### Task data:
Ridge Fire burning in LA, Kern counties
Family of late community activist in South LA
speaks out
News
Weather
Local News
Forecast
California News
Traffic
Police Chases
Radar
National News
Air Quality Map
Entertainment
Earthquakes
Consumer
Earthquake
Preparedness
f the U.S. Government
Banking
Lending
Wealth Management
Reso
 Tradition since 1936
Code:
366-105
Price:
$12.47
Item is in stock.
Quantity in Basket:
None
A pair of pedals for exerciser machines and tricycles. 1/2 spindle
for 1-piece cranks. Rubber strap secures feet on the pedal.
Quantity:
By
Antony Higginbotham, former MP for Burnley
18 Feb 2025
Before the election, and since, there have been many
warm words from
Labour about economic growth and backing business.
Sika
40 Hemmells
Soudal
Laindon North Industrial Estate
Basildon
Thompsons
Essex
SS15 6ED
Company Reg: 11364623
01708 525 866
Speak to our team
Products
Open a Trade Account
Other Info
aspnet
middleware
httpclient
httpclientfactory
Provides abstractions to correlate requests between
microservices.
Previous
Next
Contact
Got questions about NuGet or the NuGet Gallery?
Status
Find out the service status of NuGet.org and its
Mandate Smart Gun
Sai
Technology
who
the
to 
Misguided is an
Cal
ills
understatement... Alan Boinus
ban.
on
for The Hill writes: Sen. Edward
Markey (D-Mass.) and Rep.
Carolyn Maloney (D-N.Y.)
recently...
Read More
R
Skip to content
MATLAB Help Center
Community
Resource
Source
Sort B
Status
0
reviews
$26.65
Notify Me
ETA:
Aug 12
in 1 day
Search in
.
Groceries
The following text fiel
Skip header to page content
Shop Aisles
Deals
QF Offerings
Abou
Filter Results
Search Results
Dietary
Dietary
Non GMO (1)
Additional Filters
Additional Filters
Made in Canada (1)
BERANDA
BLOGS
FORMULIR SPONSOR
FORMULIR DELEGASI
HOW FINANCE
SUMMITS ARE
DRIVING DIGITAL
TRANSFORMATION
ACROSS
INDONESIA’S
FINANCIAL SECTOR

### Request:
Please work out how many lines in the records hold the string "Skip", and give only the number.

### Response to this task:
2